A los 83 años, cuando muchos pensaban que ya no quedaban verdades por contar, César Costa decidió romper el silencio y sacudir su propia leyenda. En una entrevista íntima y sin concesiones, el ícono del rock mexicano se quitó la máscara del “eterno joven ejemplar” y confesó que detrás del éxito, los aplausos y la fama, hubo soledad, miedo y batallas internas que casi nadie imaginó.

El pionero del rock en español, nacido en la Ciudad de México en 1941, recordó cómo el triunfo llegó demasiado rápido. Con Los Black Jeans y luego en solitario, se convirtió en un símbolo generacional, pero también en un blanco constante de críticas y presiones. Según sus palabras, hubo momentos en los que sintió que el sistema lo quería moldear, domesticar su rebeldía y convertirlo en un producto perfecto. “Estuve a punto de perderme”, habría admitido, dejando helados a sus seguidores.

Costa reveló que su mayor salvación fue mantenerse lejos de los excesos que destruyeron a muchos de sus contemporáneos. La disciplina, su familia y su formación universitaria fueron un escudo frente a un medio lleno de trampas. Sin embargo, confesó que esa imagen intachable tuvo un precio: aprender a callar, a no mostrar fragilidad y a cargar solo con el peso de las expectativas.

Uno de los momentos más conmovedores llegó cuando habló de su labor como embajador de UNICEF, revelando que ese trabajo le dio un sentido profundo cuando la fama dejó de llenarlo. Ayudar a niños vulnerables —según contó— fue lo que lo mantuvo con los pies en la tierra cuando todo a su alrededor giraba demasiado rápido.

A sus 83 años, César Costa desmiente su muerte - farodigitalpuebla.com

La entrevista también tomó un tono oscuro al recordar pérdidas recientes y el paso del tiempo. César Costa confesó que hoy mira atrás con nostalgia, pero también con una crítica feroz a la música actual, que considera vacía y desprovista de alma. Aun así, dejó claro que no se rinde: sueña con volver a crear, incluso junto a su hija, como una forma de cerrar el círculo.

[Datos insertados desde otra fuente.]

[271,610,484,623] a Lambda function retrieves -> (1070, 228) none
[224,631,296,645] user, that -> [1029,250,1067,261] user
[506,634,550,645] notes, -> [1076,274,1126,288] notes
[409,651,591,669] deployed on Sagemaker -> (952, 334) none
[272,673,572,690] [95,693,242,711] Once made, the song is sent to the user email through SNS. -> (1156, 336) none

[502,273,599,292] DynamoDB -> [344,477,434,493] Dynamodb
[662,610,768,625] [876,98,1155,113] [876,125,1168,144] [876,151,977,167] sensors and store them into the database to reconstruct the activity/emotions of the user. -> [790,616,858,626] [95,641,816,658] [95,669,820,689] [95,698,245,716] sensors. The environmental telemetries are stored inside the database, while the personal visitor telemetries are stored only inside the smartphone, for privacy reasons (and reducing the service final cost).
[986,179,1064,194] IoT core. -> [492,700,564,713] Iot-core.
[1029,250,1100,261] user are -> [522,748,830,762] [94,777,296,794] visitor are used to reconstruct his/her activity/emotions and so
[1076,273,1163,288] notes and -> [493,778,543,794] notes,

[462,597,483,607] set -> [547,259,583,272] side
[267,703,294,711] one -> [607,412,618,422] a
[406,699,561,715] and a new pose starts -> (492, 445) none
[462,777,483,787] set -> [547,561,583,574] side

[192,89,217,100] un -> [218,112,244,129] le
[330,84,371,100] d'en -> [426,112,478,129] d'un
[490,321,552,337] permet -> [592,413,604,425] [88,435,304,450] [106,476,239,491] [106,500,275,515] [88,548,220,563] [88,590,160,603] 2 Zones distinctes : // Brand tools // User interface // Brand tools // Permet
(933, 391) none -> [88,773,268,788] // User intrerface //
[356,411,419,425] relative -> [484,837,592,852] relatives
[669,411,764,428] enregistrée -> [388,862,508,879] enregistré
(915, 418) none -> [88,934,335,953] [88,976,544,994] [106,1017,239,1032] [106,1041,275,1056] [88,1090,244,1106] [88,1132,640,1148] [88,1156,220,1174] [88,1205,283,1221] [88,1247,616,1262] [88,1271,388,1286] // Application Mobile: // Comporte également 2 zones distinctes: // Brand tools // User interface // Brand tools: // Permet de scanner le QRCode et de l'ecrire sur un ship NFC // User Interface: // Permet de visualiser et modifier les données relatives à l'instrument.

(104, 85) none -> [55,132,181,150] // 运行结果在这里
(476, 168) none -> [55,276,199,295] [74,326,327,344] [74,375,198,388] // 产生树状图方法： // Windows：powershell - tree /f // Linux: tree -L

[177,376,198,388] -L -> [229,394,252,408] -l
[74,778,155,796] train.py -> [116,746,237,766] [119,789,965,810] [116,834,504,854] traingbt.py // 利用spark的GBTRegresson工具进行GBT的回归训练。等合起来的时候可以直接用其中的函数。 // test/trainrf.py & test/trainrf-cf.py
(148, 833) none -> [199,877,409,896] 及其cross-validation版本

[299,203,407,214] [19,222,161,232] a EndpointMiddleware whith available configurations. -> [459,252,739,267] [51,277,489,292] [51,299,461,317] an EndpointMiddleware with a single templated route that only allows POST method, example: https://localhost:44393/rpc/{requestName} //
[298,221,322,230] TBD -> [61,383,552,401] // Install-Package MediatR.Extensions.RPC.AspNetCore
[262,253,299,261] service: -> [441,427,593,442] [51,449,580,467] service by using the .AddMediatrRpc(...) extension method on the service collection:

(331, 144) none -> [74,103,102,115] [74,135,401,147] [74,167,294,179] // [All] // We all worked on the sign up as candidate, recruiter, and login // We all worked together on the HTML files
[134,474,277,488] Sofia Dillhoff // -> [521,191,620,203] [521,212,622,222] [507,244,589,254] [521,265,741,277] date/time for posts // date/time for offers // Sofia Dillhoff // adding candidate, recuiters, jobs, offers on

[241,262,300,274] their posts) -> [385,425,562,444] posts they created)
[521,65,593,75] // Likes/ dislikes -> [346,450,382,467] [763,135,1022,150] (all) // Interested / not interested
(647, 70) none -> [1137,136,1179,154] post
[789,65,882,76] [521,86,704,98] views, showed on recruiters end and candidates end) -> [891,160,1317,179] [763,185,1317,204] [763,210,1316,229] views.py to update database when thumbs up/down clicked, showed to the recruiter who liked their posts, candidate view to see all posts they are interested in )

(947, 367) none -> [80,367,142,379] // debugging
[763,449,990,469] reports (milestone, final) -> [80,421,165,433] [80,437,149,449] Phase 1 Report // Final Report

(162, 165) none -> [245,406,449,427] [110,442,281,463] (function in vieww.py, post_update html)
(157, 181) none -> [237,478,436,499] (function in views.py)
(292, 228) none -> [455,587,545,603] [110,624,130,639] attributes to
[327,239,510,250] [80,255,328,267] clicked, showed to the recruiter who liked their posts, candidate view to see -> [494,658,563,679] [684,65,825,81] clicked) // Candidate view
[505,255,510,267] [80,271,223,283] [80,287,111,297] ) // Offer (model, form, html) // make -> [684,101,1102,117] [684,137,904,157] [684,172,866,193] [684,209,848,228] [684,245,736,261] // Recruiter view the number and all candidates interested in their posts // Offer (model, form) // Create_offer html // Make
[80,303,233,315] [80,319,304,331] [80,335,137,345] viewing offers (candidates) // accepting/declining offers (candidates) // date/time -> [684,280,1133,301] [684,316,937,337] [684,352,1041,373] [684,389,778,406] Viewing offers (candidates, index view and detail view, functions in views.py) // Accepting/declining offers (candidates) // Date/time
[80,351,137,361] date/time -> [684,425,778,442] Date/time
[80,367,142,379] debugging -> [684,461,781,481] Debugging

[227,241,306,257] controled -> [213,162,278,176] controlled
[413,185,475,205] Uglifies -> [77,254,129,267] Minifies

Más que una confesión, sus palabras sonaron a testamento emocional. César Costa ya no habla como la estrella eterna, sino como un hombre que sobrevivió a la fama sin perder su esencia. Su historia, ahora contada sin filtros, revela que incluso las leyendas cargan cicatrices… y que a veces, la mayor valentía es atreverse a decir la verdad cuando ya no hay nada que demostrar.